Bad news. She closed the refrigerator door-after filling a cup full of ice-and headed for the couch in the living room. It was too hot to stand up. Too hot to hear bad news anywhere near that bright, happy sunlight. “You talked to Jeunnesse?”
“Yup.” He didn’t sit on the couch, instead, pulled up the old round ottoman and plunked down, facing her. “You know what has to happen now. I’ve tested all I can here. The rest has to happen in a bigger lab.”
“I know.”
“The next part of the testing takes time. Perfumes have a top note, a middle note and a base note. Lavender is used for all three. But the top note is usually the most volatile-the scent you pick up when you first put on perfume. And the base note-that’s the scent that lingers even hours after you’ve been wearing the perfume.”

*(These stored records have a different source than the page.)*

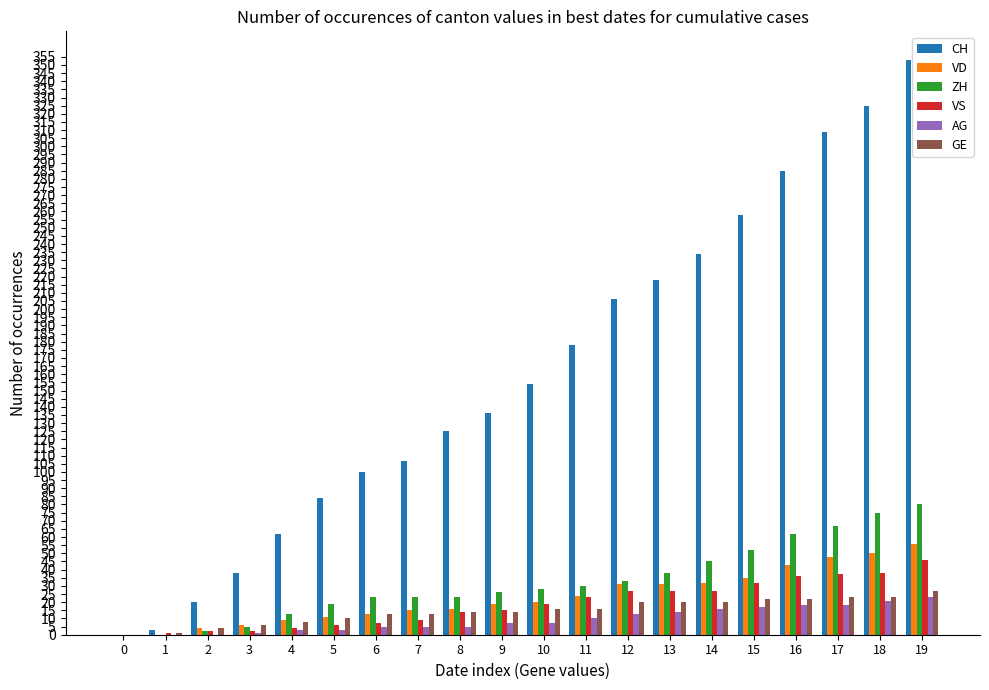

How many distinct data groups are displayed?

6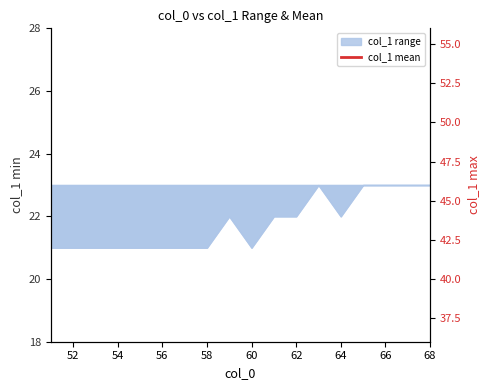

The chart shows a value of 38.2 at 66. True or false?

False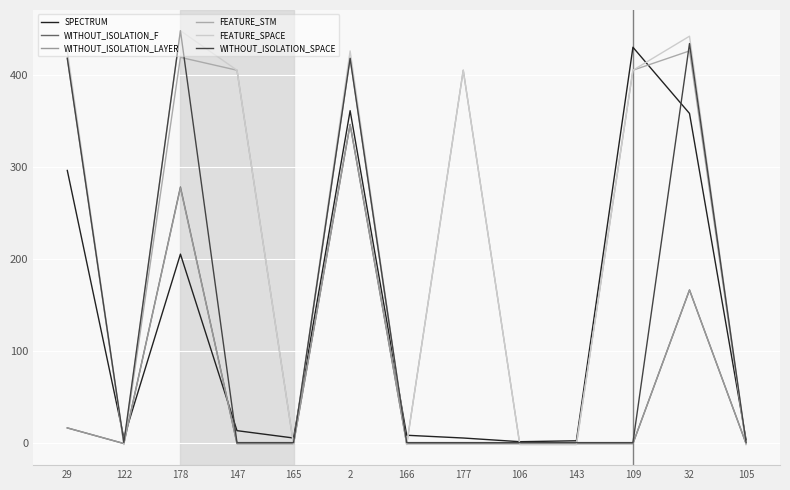

True or false: WITHOUT_ISOLATION_F has more than 1 interior local peaks.

True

He was talking as if she didn’t know these things. As if he believed he needed to carefully cover them again. He was looking at her as if she were some kind of fragile treasure. Searching her face the way he’d searched her face for days-even though she’d never told him, and never would, how strangely sick she’d been.
“The middle note in the perfume isn’t so much about smell. It’s about staying power. About chemistry. It’s what makes one perfume last and another completely dissipate. It’s what makes the best perfumes endure. And the right lavender is the key to that enduring power. It’s what we’re hoping your lavender has.”
She had no idea why he was telling her this. She knew it all. He knew it all. Somehow, though, every darn time Cam brought all this up again, all she could think of was how something was terribly wrong with her. Because unlike a good lavender, she seemed to have no enduring power for men. It wasn’t just Simpson who’d left her.
Cam was leaving her now, too.
Simpson, she’d just loved. But Cameron was about to take her heart and soul with him. It was definitely some kind of flaw in her-she just seemed to attract men who didn’t want to stay. For three years now, she’d blamed her infertility, but Cam had certainly proven that theory wrong, because he didn’t care if she could have kids or not. He’d made it more than clear that he needed no more children.
“Vi, I have to go back to France. To the Jeunnesse labs.”
“Of course you do.” Because her voice sounded so hollow, she said more strongly, “I’ve known that from the start.”
“There’s a good staff of chemists there, and they can run most of the tests. But I know the lavender. I need to take charge of it.”
“Cam, why are you telling me this? I’ve known from the beginning that you were only going to be here for a few weeks. We both knew.”
“I just want to be sure you realize…that this isn’t about wanting to leave you. It’s just about the work.” He waited, as if hoping she’d ask him something, say something.